Ce député, qui n'a fait voter que deux lois en 27 ans dans l'hémicycle et n'était guère connu que pour ses gesticulations guerrières, arrive à la tête d'un pays de 208 millions d'habitants sans aucune expérience du pouvoir, comme ses futurs ministres. 

La liste est longue des Brésiliens qui ont de quoi être inquiets de l'avenir après les déclarations agressives du candidat Bolsonaro qui avait dit vouloir gouverner "pour la majorité, pas pour la minorité".  Dans sa ligne de mire, pêle-mêle : les Noirs, les femmes, les membres de la communauté LGBT, mais aussi les militants de gauche, les Indiens, les membres du mouvement paysan des sans-terre (MST) et d'ONG, les défenseurs de l'environnement et les journalistes.

Les plus optimistes pensent que cet admirateur de la dictature militaire (1964-85) abandonnera sa rhétorique de campagne à l'épreuve du pouvoir. Mais d'autres craignent une présidence plus idéologique que pragmatique et sont dans l'expectative de la direction économique que prendra le pays, aujourd'hui huitième économie mondiale, sous la houlette d'un dirigeant qui admet sans détour son incompétence totale en la matière.

Bolsonaro aura-t-il les moyens de mettre en oeuvre sa politique ? C'est une autre grande inconnue. "Il sera face au Congrès le plus fragmenté de l'Histoire", relève Gaspard Estrada, spécialiste de l'Amérique latine à Sciences Po. Le futur président "sera tenté de prendre des mesures très dures, sans passer par le Parlement",il aura beaucoup de mal à former une majorité. "Il sera confronté à des exigences très vite", dit Gaspard Estrada, qui "craint des dérapages dès le début de son mandat"

Le président des États-Unis, Donald Trump, a été le premier à appeler, dimanche soir, Jair Bolsonaro, pour le féliciter. "Les deux hommes ont exprimé leur engagement fort à travailler ensemble pour améliorer la vie des habitants des États-Unis et du Brésil, et, en tant que leaders régionaux, des Amériques", a indiqué la Maison blanche.

Nouveau modèle économique

Un Brésil qui "va changer de modèle économique" promet Paulo Guedes, conseiller de Bolsonaro et annoncé comme le futur ministre des Finances.

"Le Brésil a connu 30 ans de dépenses publiques incontrôlées, [...] suivant un modèle qui a corrompu la politique et provoqué une augmentation des impôts, des taux d'intérêt et de la dette, à la façon d'une boule de neige", a affirmé le gourou économique du président élu lors d'une conférence de presse à Rio de Janeiro.
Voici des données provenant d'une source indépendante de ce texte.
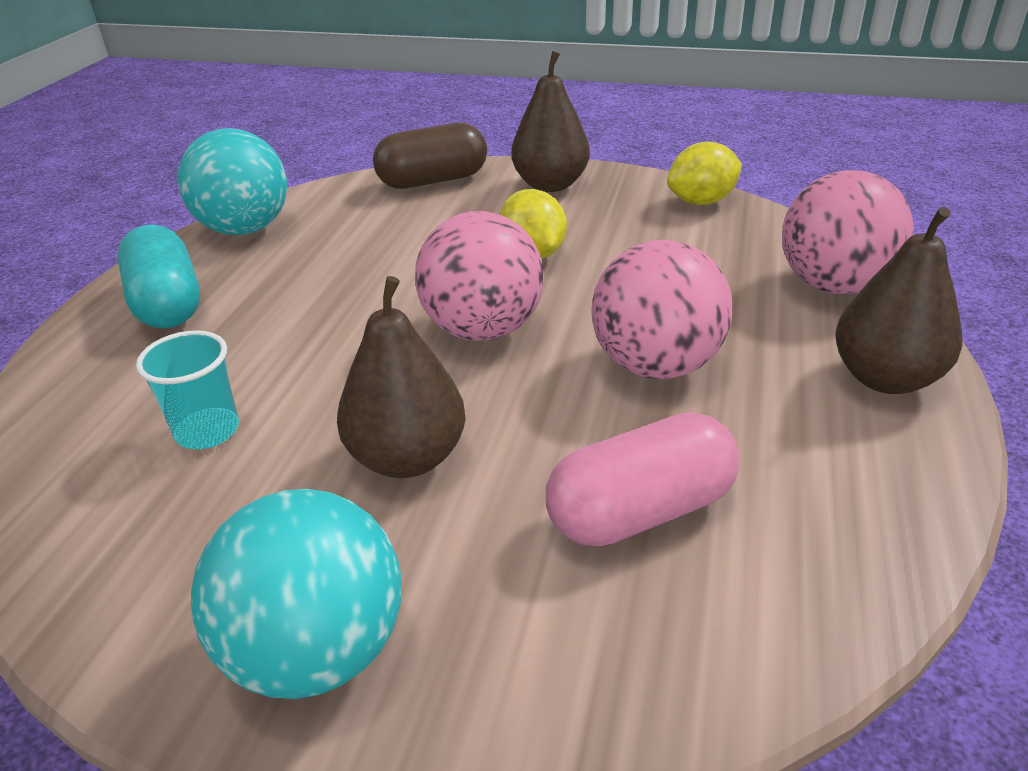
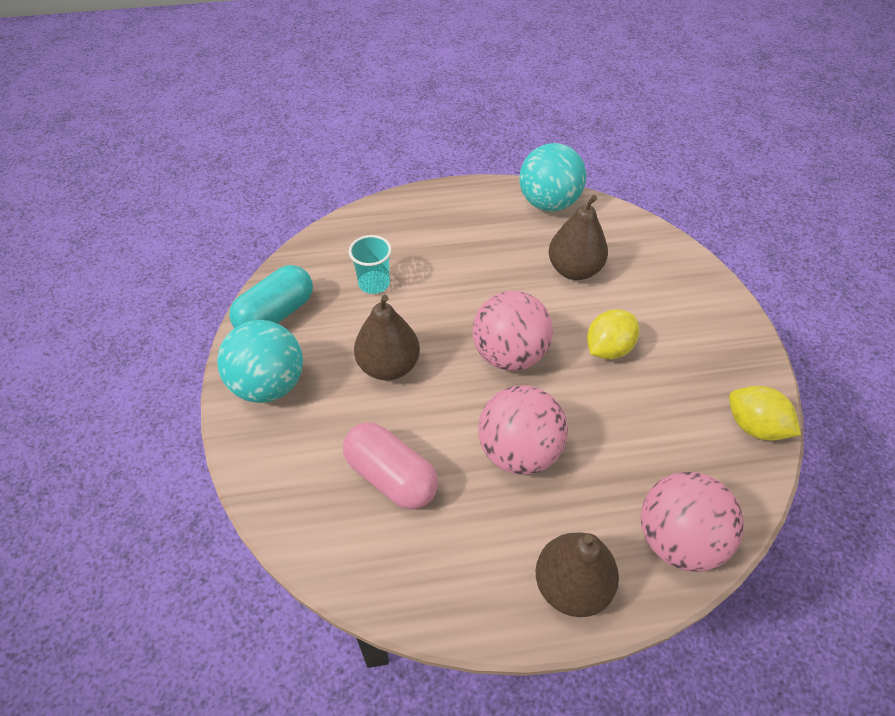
camera: 65 degrees right, 15 degrees up
(167, 303) = (460, 214): turquoise capsule -> turquoise capsule (276, 314)
(433, 181) = (670, 259): brown capsule -> none
(550, 185) = (712, 325): brown pear -> brown pear (574, 270)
Paulo Guedes, 69 ans, qui a soutenu sa thèse à l'université de Chicago, berceau du libéralisme économique moderne, a fustigé le "modèle socio-démocrate" : "Ce modèle est très mauvais, nous sommes prisonniers de notre faible croissance", a-t-il souligné.

Le Brésil est sorti péniblement d'une des pires récessions de son histoire, après avoir vu son PIB se contracter de 3,5 % en 2015 comme en 2016, et compte près de 13 millions de chômeurs. Paulo Guedes a révélé que le gouvernement Bolsonaro se pencherait dès sa prise de fonction, en janvier, sur la réforme des retraites, très impopulaire mais considérée cruciale par les milieux d'affaires pour réduire la dette. Il a également appelé à "accélérer le rythme des privatisations" lancées sous le gouvernement du président actuel Michel Temer, qui avait déjà lancé fin 2016 une cure d'austérité, mais n'était pas parvenu à faire approuver la réforme des retraites.